Short's Not Just For Kids

Every once in a while I get to review a short book. It gives me a break from the long ones, refreshes the parts other books can't reach, to paraphrase an old English beer commercial, and lets me feel good about getting a few more book reviews off the waiting list. Of course, reviewing a short book takes just the same amount of time as reviewing a long one. But reading it's faster.

Oddly enough, writing a short book isn't necessarily that much faster. It's faster than writing a novel, simply because the fingers don't have to fly over quite so many keys and pages. But editing short takes way longer than editing long. With fewer words, each one has to count, whether in a children's book or an adult's. With fewer pages, every error sticks out like a sorer thumb. And those fingers that typed so hard hover over the keys while the eyes hover over the words.

I'm editing my Fred and Joe stories at the moment. Each short story needs editing on its own. Then I have to check the placing, the overall arc, the question of whether Fred's younger by the end of the book than he was at the start. And then I find my brain switched off and I typed a correction filled with rhyming words instead of the words I intended. Poor brain.

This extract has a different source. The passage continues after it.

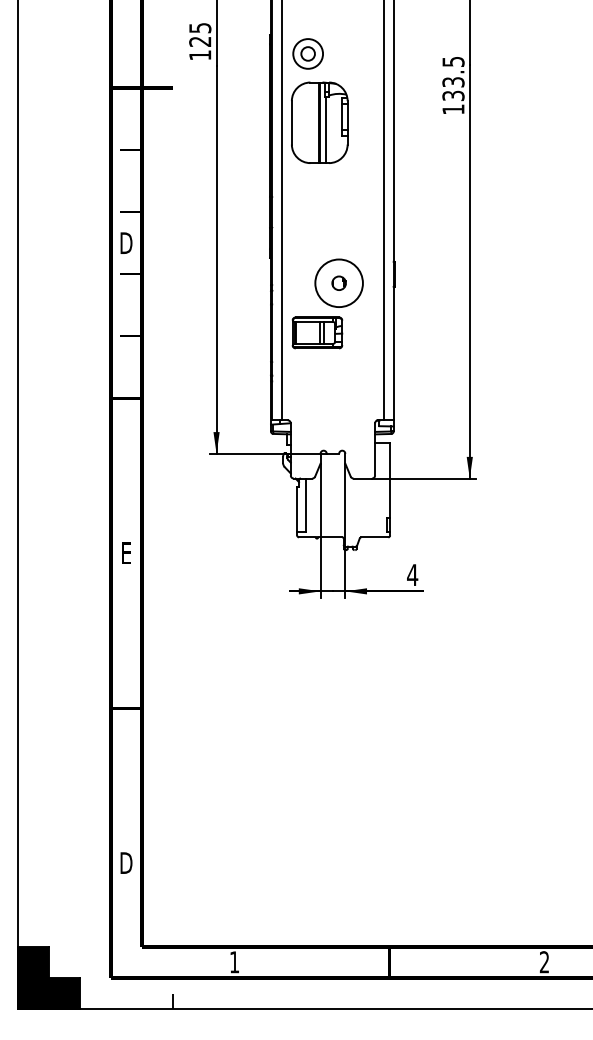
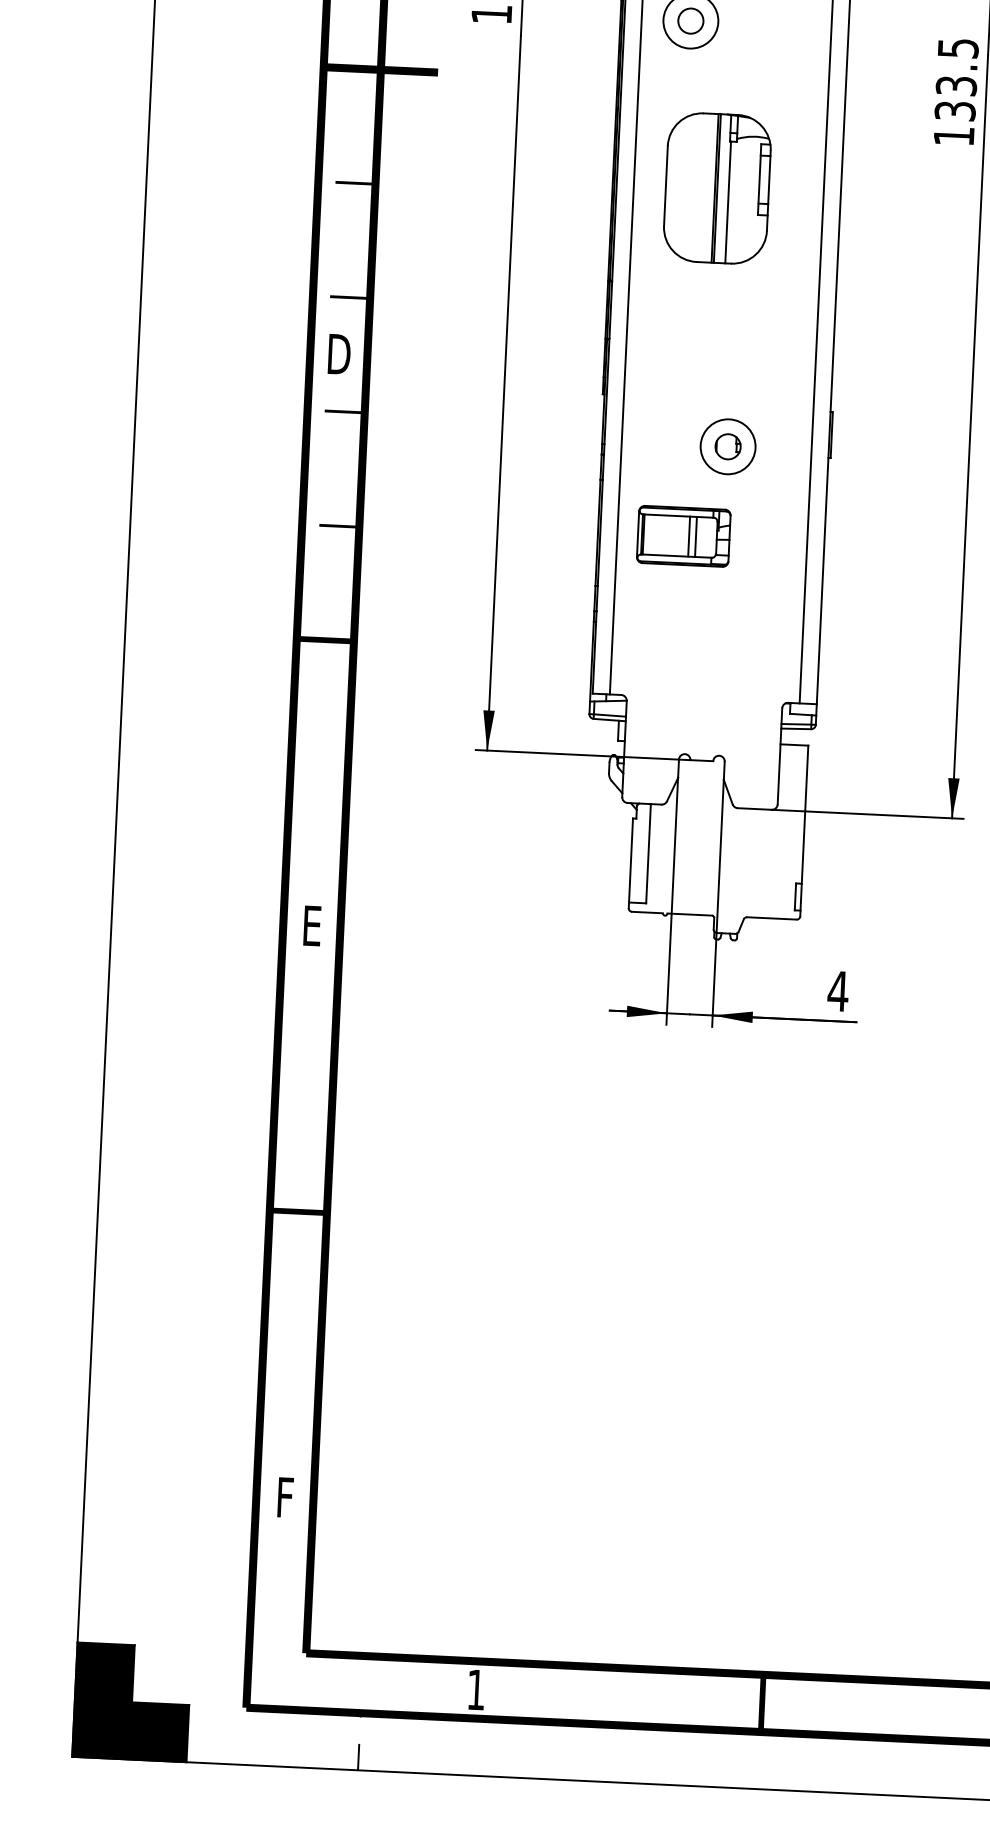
part: (319, 122) -> (716, 187), moved
circle: (339, 283) -> (728, 447), size x0.62
text: (126, 862) -> (285, 1496), D -> F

Anyway, my short books for last week include two children's books and two adult romances - an interesting mix. They were all interesting reads as well, so find some coffee and choose your read:

Oliver and Jumpy - the well-dressed cat and friendly kangaroo - have another set of three stories out in 34-36. Each story has a different illustrator and a different feel, making it an intriguing addition to the collection. There's even a story of how the cat got his hat. Enjoy with some easy-drinking two-star coffee.

President Lincoln, from Log Cabin to White House, by Demi is a very different, and much more serious children's book. Bright images with a pleasing sense of space invite children into the tale, and provide a wise sense of contrast as past moves closer to present. If I were looking for a book about a famous president, this is the one I'd choose. And I'd drink some well-balanced three star coffee while reading.

In more adult fiction, I enjoyed reading and reviewing two more lunch-break e-books for Nights and Weekends:

Eternity Swamp is classic short tale of horror - I imagine reading it on a dark night before Christmas - I'm not sure why. It echoes with strains of the fiddler at the crossroads, and it's told in a beautifully smooth consistent voice. Dark and haunting - your sins will find you out in this swamp, so you'd better drink some seriously dark five-star coffee while you read.

Not2Nite has a really great title, and offers a fun short read (130 pages) to match. It's set in London, in the Blitz, and stars an American trying to organize a future while an English woman wonders about the past.